[Saved entries]
# # #

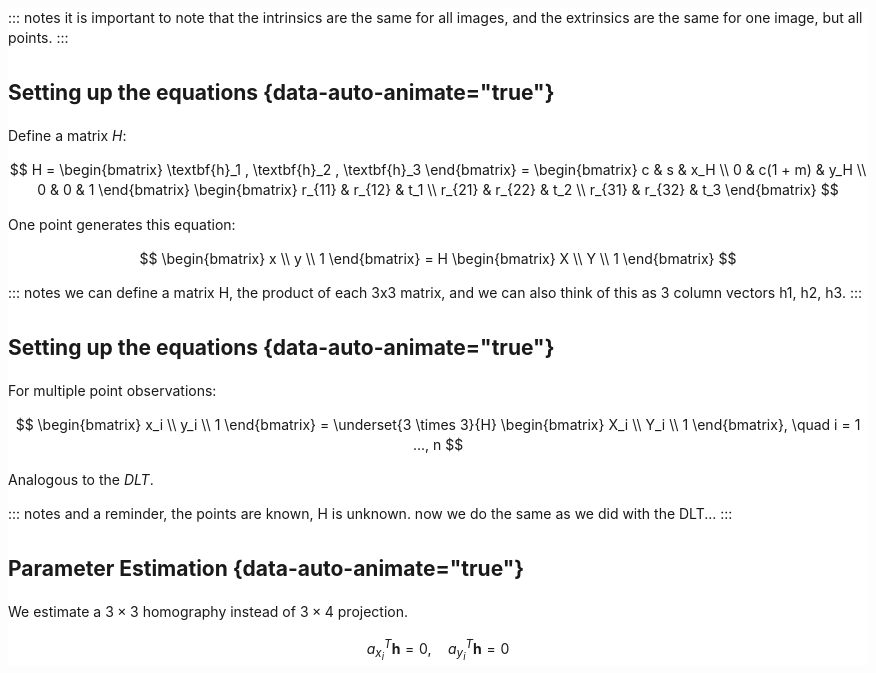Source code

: ::: notes
it is important to note that the intrinsics are the same for all images,
and the extrinsics are the same for one image, but all points.
:::

## Setting up the equations {data-auto-animate="true"}

Define a matrix $H$:

$$
H  = \begin{bmatrix} \textbf{h}_1 , \textbf{h}_2 , \textbf{h}_3 \end{bmatrix} =
\begin{bmatrix} c & s & x_H \\ 0 & c(1 + m) & y_H \\ 0 & 0 & 1 \end{bmatrix}
\begin{bmatrix}
    r_{11} & r_{12} & t_1 \\
    r_{21} & r_{22} & t_2 \\
    r_{31} & r_{32} & t_3
\end{bmatrix}
$$

One point generates this equation:

$$
\begin{bmatrix} x \\ y \\ 1 \end{bmatrix} = H \begin{bmatrix} X \\ Y \\ 1 \end{bmatrix}
$$

::: notes
we can define a matrix H, the product of each 3x3 matrix, and we can also think of this as 3 column vectors h1, h2, h3.
:::

## Setting up the equations {data-auto-animate="true"}

For multiple point observations:

$$
\begin{bmatrix} x_i \\ y_i \\ 1 \end{bmatrix} =
\underset{3 \times 3}{H} \begin{bmatrix} X_i \\ Y_i \\ 1 \end{bmatrix},
\quad i = 1 ..., n
$$

Analogous to the _DLT_.

::: notes
and a reminder, the points are known, H is unknown.
now we do the same as we did with the DLT...
:::

## Parameter Estimation {data-auto-animate="true"}

We estimate a $3 \times 3$ homography instead of $3 \times 4$ projection.

$$
a_{x_i}^T \textbf{h} = 0, \quad a_{y_i}^T \textbf{h} = 0
$$
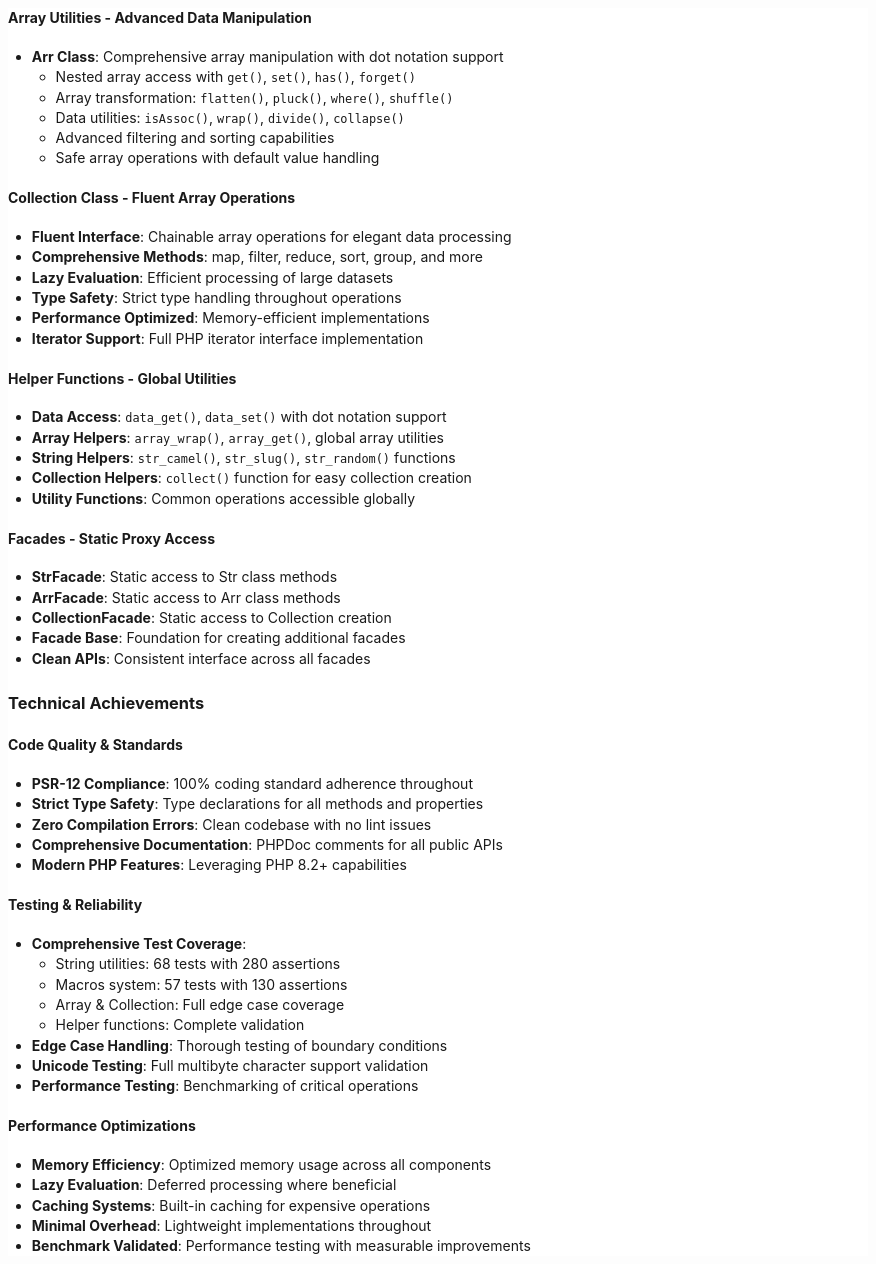 #### Array Utilities - Advanced Data Manipulation
- **Arr Class**: Comprehensive array manipulation with dot notation support
  - Nested array access with `get()`, `set()`, `has()`, `forget()`
  - Array transformation: `flatten()`, `pluck()`, `where()`, `shuffle()`
  - Data utilities: `isAssoc()`, `wrap()`, `divide()`, `collapse()`
  - Advanced filtering and sorting capabilities
  - Safe array operations with default value handling

#### Collection Class - Fluent Array Operations
- **Fluent Interface**: Chainable array operations for elegant data processing
- **Comprehensive Methods**: map, filter, reduce, sort, group, and more
- **Lazy Evaluation**: Efficient processing of large datasets
- **Type Safety**: Strict type handling throughout operations
- **Performance Optimized**: Memory-efficient implementations
- **Iterator Support**: Full PHP iterator interface implementation

#### Helper Functions - Global Utilities
- **Data Access**: `data_get()`, `data_set()` with dot notation support
- **Array Helpers**: `array_wrap()`, `array_get()`, global array utilities
- **String Helpers**: `str_camel()`, `str_slug()`, `str_random()` functions
- **Collection Helpers**: `collect()` function for easy collection creation
- **Utility Functions**: Common operations accessible globally

#### Facades - Static Proxy Access
- **StrFacade**: Static access to Str class methods
- **ArrFacade**: Static access to Arr class methods  
- **CollectionFacade**: Static access to Collection creation
- **Facade Base**: Foundation for creating additional facades
- **Clean APIs**: Consistent interface across all facades

### Technical Achievements

#### Code Quality & Standards
- **PSR-12 Compliance**: 100% coding standard adherence throughout
- **Strict Type Safety**: Type declarations for all methods and properties
- **Zero Compilation Errors**: Clean codebase with no lint issues
- **Comprehensive Documentation**: PHPDoc comments for all public APIs
- **Modern PHP Features**: Leveraging PHP 8.2+ capabilities

#### Testing & Reliability
- **Comprehensive Test Coverage**: 
  - String utilities: 68 tests with 280 assertions
  - Macros system: 57 tests with 130 assertions
  - Array & Collection: Full edge case coverage
  - Helper functions: Complete validation
- **Edge Case Handling**: Thorough testing of boundary conditions
- **Unicode Testing**: Full multibyte character support validation
- **Performance Testing**: Benchmarking of critical operations

#### Performance Optimizations
- **Memory Efficiency**: Optimized memory usage across all components
- **Lazy Evaluation**: Deferred processing where beneficial
- **Caching Systems**: Built-in caching for expensive operations
- **Minimal Overhead**: Lightweight implementations throughout
- **Benchmark Validated**: Performance testing with measurable improvements
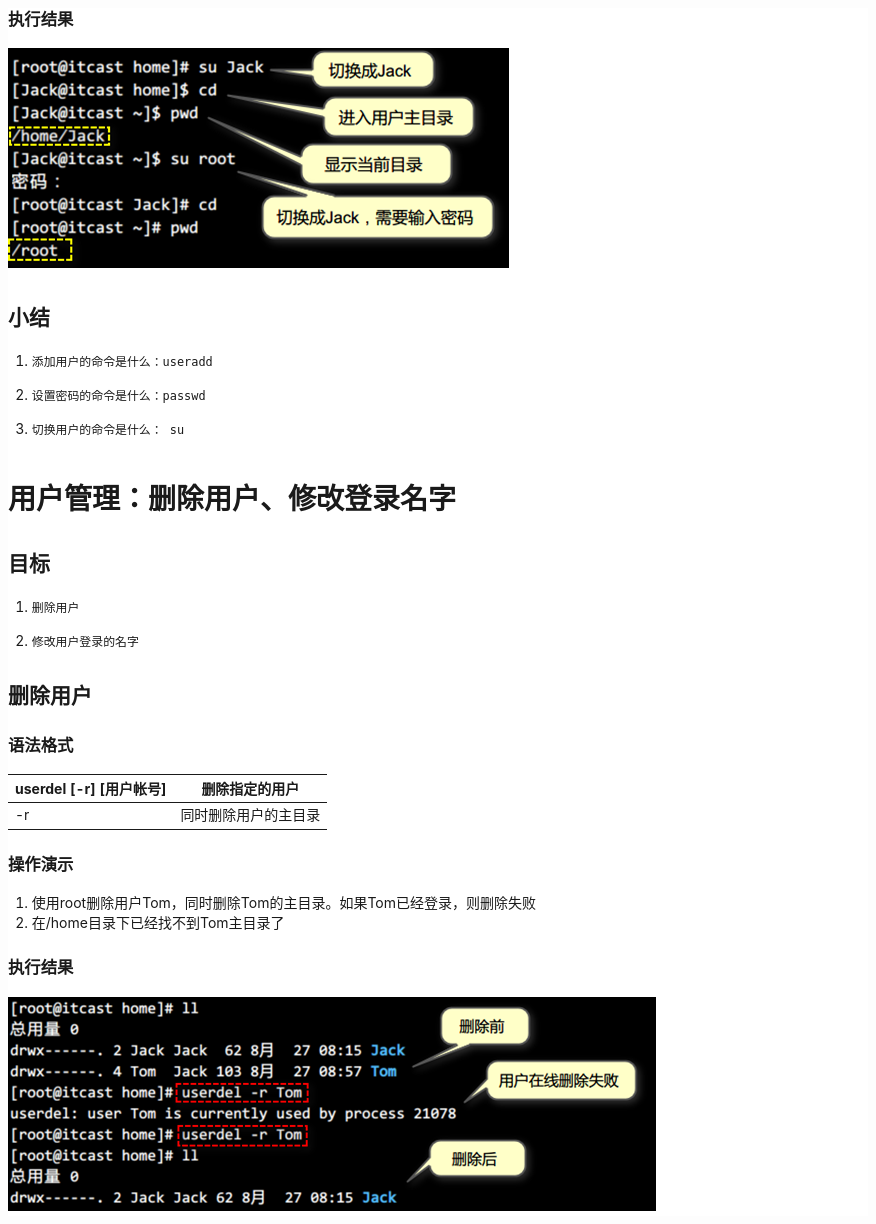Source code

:### 执行结果

![1553674186237](https://raw.githubusercontent.com/Kid-On-The-Road/Resources/main/笔记图片/Linux高级/1553674186237.png)    

## 小结

1.     添加用户的命令是什么：useradd

2.     设置密码的命令是什么：passwd

3.     切换用户的命令是什么： su



# 用户管理：删除用户、修改登录名字

## 目标

1.     删除用户

2.     修改用户登录的名字

## 删除用户

### 语法格式

| userdel [-r] [用户帐号] | 删除指定的用户       |
| ----------------------- | -------------------- |
| -r                      | 同时删除用户的主目录 |

### 操作演示

1. 使用root删除用户Tom，同时删除Tom的主目录。如果Tom已经登录，则删除失败
2. 在/home目录下已经找不到Tom主目录了

### 执行结果

 ![1553674298200](https://raw.githubusercontent.com/Kid-On-The-Road/Resources/main/笔记图片/Linux高级/1553674298200.png)                                                  
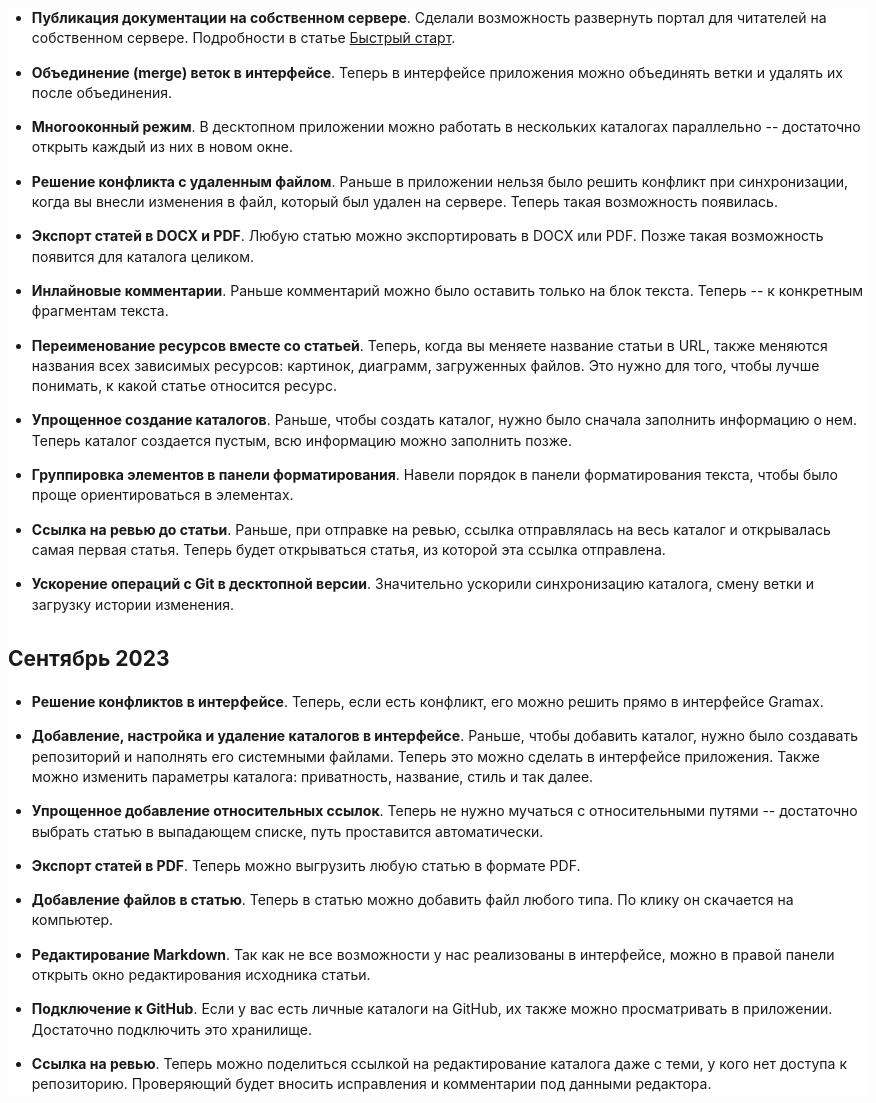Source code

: -  **Публикация документации на собственном сервере**. Сделали возможность развернуть портал для читателей на собственном сервере. Подробности в статье [Быстрый старт](./../quick-start/_index).

-  **Объединение (merge) веток в интерфейсе**. Теперь в интерфейсе приложения можно объединять ветки и удалять их после объединения.

-  **Многооконный режим**. В десктопном приложении можно работать в нескольких каталогах параллельно -- достаточно открыть каждый из них в новом окне.

-  **Решение конфликта с удаленным файлом**. Раньше в приложении нельзя было решить конфликт при синхронизации, когда вы внесли изменения в файл, который был удален на сервере. Теперь такая возможность появилась.

-  **Экспорт статей в DOCX и PDF**. Любую статью можно экспортировать в DOCX или PDF. Позже такая возможность появится для каталога целиком.

-  **Инлайновые комментарии**. Раньше комментарий можно было оставить только на блок текста. Теперь -- к конкретным фрагментам текста.

-  **Переименование ресурсов вместе со статьей**. Теперь, когда вы меняете название статьи в URL, также меняются названия всех зависимых ресурсов: картинок, диаграмм, загруженных файлов. Это нужно для того, чтобы лучше понимать, к какой статье относится ресурс.

-  **Упрощенное создание каталогов**. Раньше, чтобы создать каталог, нужно было сначала заполнить информацию о нем. Теперь каталог создается пустым, всю информацию можно заполнить позже.

-  **Группировка элементов в панели форматирования**. Навели порядок в панели форматирования текста, чтобы было проще ориентироваться в элементах.

-  **Ссылка на ревью до статьи**. Раньше, при отправке на ревью, ссылка отправлялась на весь каталог и открывалась самая первая статья. Теперь будет открываться статья, из которой эта ссылка отправлена.

-  **Ускорение операций с Git в десктопной версии**. Значительно ускорили синхронизацию каталога, смену ветки и загрузку истории изменения.

## Сентябрь 2023

-  **Решение конфликтов в интерфейсе**. Теперь, если есть конфликт, его можно решить прямо в интерфейсе Gramax.

-  **Добавление, настройка и удаление каталогов в интерфейсе**. Раньше, чтобы добавить каталог, нужно было создавать репозиторий и наполнять его системными файлами. Теперь это можно сделать в интерфейсе приложения. Также можно изменить параметры каталога: приватность, название, стиль и так далее.

-  **Упрощенное добавление относительных ссылок**. Теперь не нужно мучаться с относительными путями -- достаточно выбрать статью в выпадающем списке, путь проставится автоматически.

-  **Экспорт статей в PDF**. Теперь можно выгрузить любую статью в формате PDF.

-  **Добавление файлов в статью**. Теперь в статью можно добавить файл любого типа. По клику он скачается на компьютер.

-  **Редактирование Markdown**. Так как не все возможности у нас реализованы в интерфейсе, можно в правой панели открыть окно редактирования исходника статьи.

-  **Подключение к GitHub**. Если у вас есть личные каталоги на GitHub, их также можно просматривать в приложении. Достаточно подключить это хранилище.

-  **Ссылка на ревью**. Теперь можно поделиться ссылкой на редактирование каталога даже с теми, у кого нет доступа к репозиторию. Проверяющий будет вносить исправления и комментарии под данными редактора.
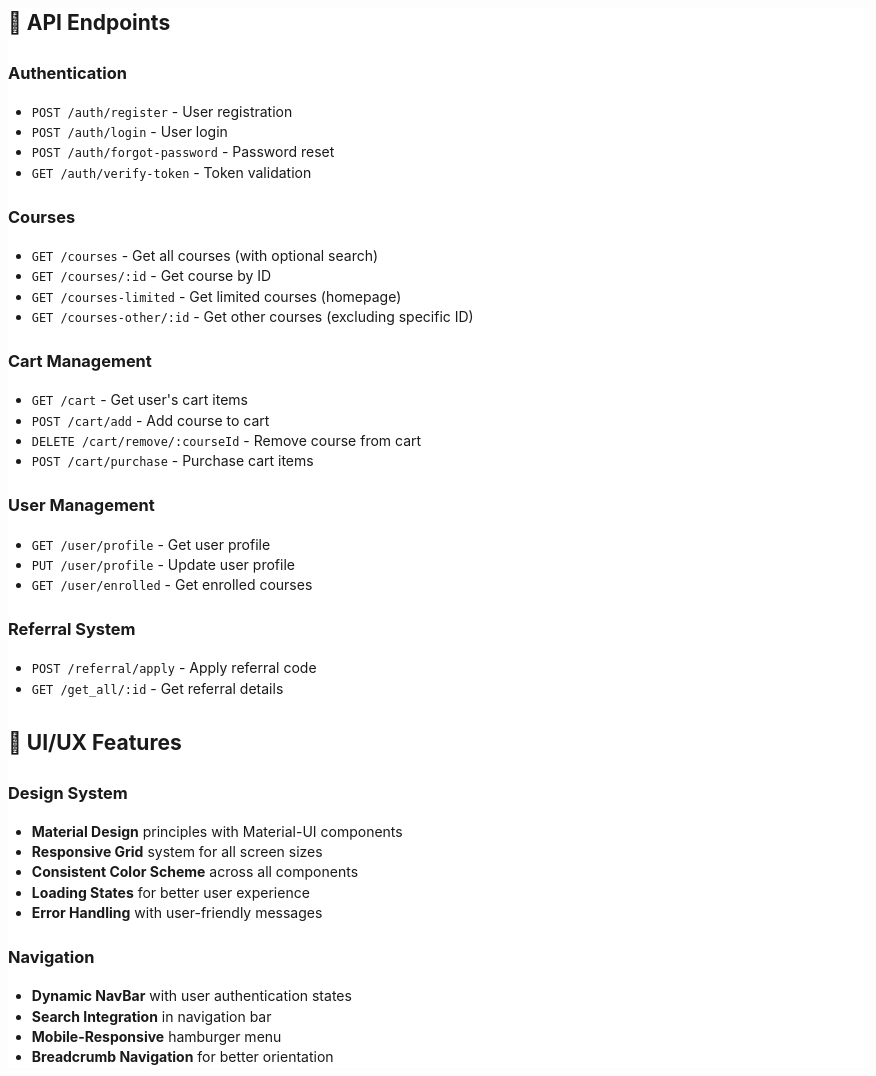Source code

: ## 🔌 API Endpoints

### Authentication

- `POST /auth/register` - User registration
- `POST /auth/login` - User login
- `POST /auth/forgot-password` - Password reset
- `GET /auth/verify-token` - Token validation

### Courses

- `GET /courses` - Get all courses (with optional search)
- `GET /courses/:id` - Get course by ID
- `GET /courses-limited` - Get limited courses (homepage)
- `GET /courses-other/:id` - Get other courses (excluding specific ID)

### Cart Management

- `GET /cart` - Get user's cart items
- `POST /cart/add` - Add course to cart
- `DELETE /cart/remove/:courseId` - Remove course from cart
- `POST /cart/purchase` - Purchase cart items

### User Management

- `GET /user/profile` - Get user profile
- `PUT /user/profile` - Update user profile
- `GET /user/enrolled` - Get enrolled courses

### Referral System

- `POST /referral/apply` - Apply referral code
- `GET /get_all/:id` - Get referral details

## 🎨 UI/UX Features

### Design System

- **Material Design** principles with Material-UI components
- **Responsive Grid** system for all screen sizes
- **Consistent Color Scheme** across all components
- **Loading States** for better user experience
- **Error Handling** with user-friendly messages

### Navigation

- **Dynamic NavBar** with user authentication states
- **Search Integration** in navigation bar
- **Mobile-Responsive** hamburger menu
- **Breadcrumb Navigation** for better orientation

# # #

Lay out the stretch of the entries from the line containing "в новом окне." through the line containing "статье относится ресурс." as a numbered list, leaving out blank lines.

1. -  **Многооконный режим**. В десктопном приложении можно работать в нескольких каталогах параллельно -- достаточно открыть каждый из них в новом окне.
2. -  **Решение конфликта с удаленным файлом**. Раньше в приложении нельзя было решить конфликт при синхронизации, когда вы внесли изменения в файл, который был удален на сервере. Теперь такая возможность появилась.
3. -  **Экспорт статей в DOCX и PDF**. Любую статью можно экспортировать в DOCX или PDF. Позже такая возможность появится для каталога целиком.
4. -  **Инлайновые комментарии**. Раньше комментарий можно было оставить только на блок текста. Теперь -- к конкретным фрагментам текста.
5. -  **Переименование ресурсов вместе со статьей**. Теперь, когда вы меняете название статьи в URL, также меняются названия всех зависимых ресурсов: картинок, диаграмм, загруженных файлов. Это нужно для того, чтобы лучше понимать, к какой статье относится ресурс.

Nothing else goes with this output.